La première étape est la formation d'une entité souveraine non territoriale, c'est-à-dire un État sans territoire. Cet organisme pourrait aider les réfugiés homosexuels à se loger et à trouver un emploi. L'économie sera primordiale à ce stade pour donner aux gens un emploi et des revenus afin de garantir leur sécurité. La création d'un système bancaire gai pourrait aussi aider le développement économique.

Il faudra ensuite obtenir une reconnaissance sur le plan politique de la part de nombreux États. Une telle reconnaissance serait évidemment très utile dans nos activités : aider les réfugiés, effectuer des transactions financières et assurer la sécurité du pays.

L'étape suivante serait d'obtenir un bail de longue durée sur un territoire moyennement grand de la part d'un pays déjà existant. Juridiquement, il resterait le territoire du pays d'accueil, mais il pourrait être administré en fonction de nos propres lois.

Zimmermann (à gauche) avec un autre membre de la Gay Homeland Foundation à l'occasion de rassemblement à New York

Est-ce que des hétéros pourraient vivre dans votre État?
Il y aura des hétéros qui vivront sur les territoires gais, mais leur nombre sera limité et ils ne pourront pas occuper des postes de dirigeants. Les proches de nos citoyens – leurs enfants, leurs parents – seront bien entendu admis.

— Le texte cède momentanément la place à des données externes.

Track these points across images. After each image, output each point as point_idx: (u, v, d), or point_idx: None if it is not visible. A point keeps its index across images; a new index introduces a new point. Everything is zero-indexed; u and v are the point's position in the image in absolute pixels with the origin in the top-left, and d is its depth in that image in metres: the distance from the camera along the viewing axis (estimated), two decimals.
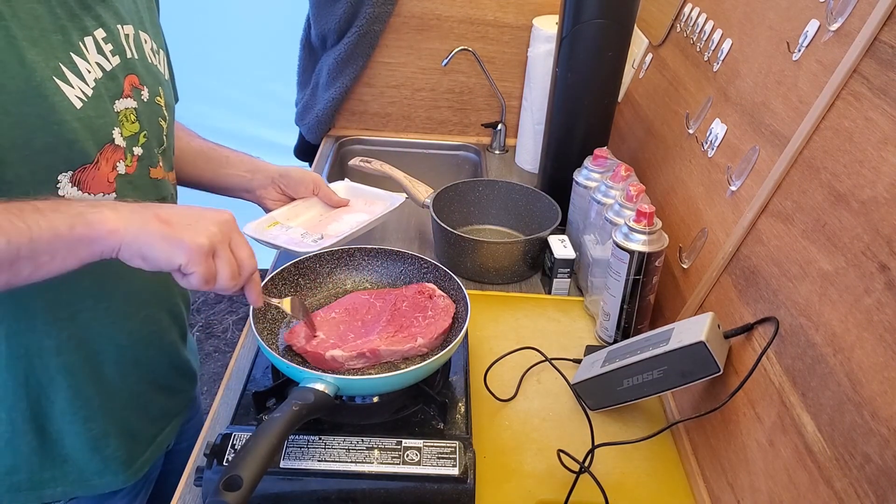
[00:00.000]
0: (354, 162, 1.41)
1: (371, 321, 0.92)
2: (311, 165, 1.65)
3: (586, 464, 0.79)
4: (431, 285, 0.96)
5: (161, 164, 0.90)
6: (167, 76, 0.94)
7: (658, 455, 0.89)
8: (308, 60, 1.71)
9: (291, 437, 0.77)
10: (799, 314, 0.69)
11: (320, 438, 0.77)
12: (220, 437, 0.77)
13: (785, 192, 0.77)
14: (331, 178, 1.55)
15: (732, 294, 0.84)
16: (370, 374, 0.85)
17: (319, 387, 0.76)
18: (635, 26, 1.22)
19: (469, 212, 1.37)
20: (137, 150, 0.84)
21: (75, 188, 0.76)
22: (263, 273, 0.92)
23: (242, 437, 0.77)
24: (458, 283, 0.94)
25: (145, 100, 0.86)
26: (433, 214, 1.25)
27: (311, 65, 1.71)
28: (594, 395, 0.93)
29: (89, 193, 0.77)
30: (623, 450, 0.88)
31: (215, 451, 0.75)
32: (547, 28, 1.51)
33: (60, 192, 0.74)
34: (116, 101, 0.80)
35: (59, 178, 0.74)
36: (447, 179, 1.38)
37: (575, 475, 0.80)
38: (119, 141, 0.80)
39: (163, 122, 0.91)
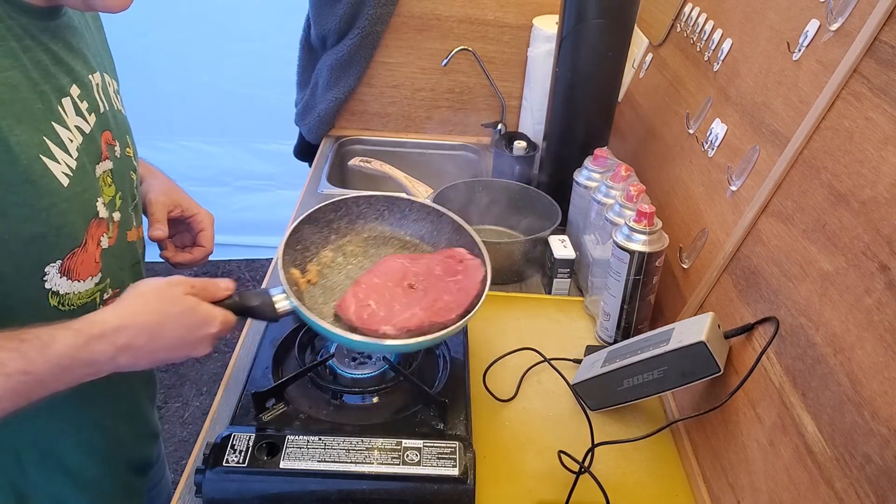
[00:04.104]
0: (354, 162, 1.42)
1: (412, 289, 0.91)
2: (311, 165, 1.65)
3: (586, 463, 0.79)
4: (461, 249, 0.95)
5: (134, 222, 0.81)
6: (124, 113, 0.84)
7: (658, 455, 0.89)
8: (308, 60, 1.71)
9: (291, 437, 0.77)
10: (799, 314, 0.69)
11: (320, 439, 0.77)
12: (219, 437, 0.77)
13: (785, 192, 0.77)
14: (331, 178, 1.56)
15: (732, 294, 0.84)
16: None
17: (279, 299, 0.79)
18: (635, 26, 1.22)
19: (469, 212, 1.37)
20: (116, 216, 0.76)
21: (64, 278, 0.68)
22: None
23: (242, 437, 0.77)
24: (480, 248, 0.94)
25: (118, 156, 0.77)
26: None
27: (310, 65, 1.71)
28: (594, 395, 0.93)
29: (78, 280, 0.70)
30: (623, 450, 0.88)
31: (215, 452, 0.75)
32: (547, 28, 1.51)
33: (47, 286, 0.67)
34: (96, 167, 0.72)
35: (46, 269, 0.66)
36: (447, 179, 1.38)
37: (575, 475, 0.80)
38: (102, 213, 0.72)
39: (133, 175, 0.82)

Comme ferez-vous en sorte que la population ne diminue pas?
L'immigration. Nous savons tous comment les bébés gais sont faits, des millions d'entre eux sont nés cette année, sans aucun effort de notre part. Tout ce dont nous avons besoin, c'est qu'une partie d'entre eux prennent leurs affaires et rejoignent notre État.

Finalement, à quel point pensez-vous que votre objectif soit réalisable?
Juridiquement, l'émergence d'un État gai est viable. Il y a eu des précédents de créations de nouveaux États par des traités, comme l'État du Vatican, et de nombreux précédents d'acquisitions tout à fait paisibles. Nous sommes vraiment confiants. Un jour, les gais auront leur propre territoire souverain.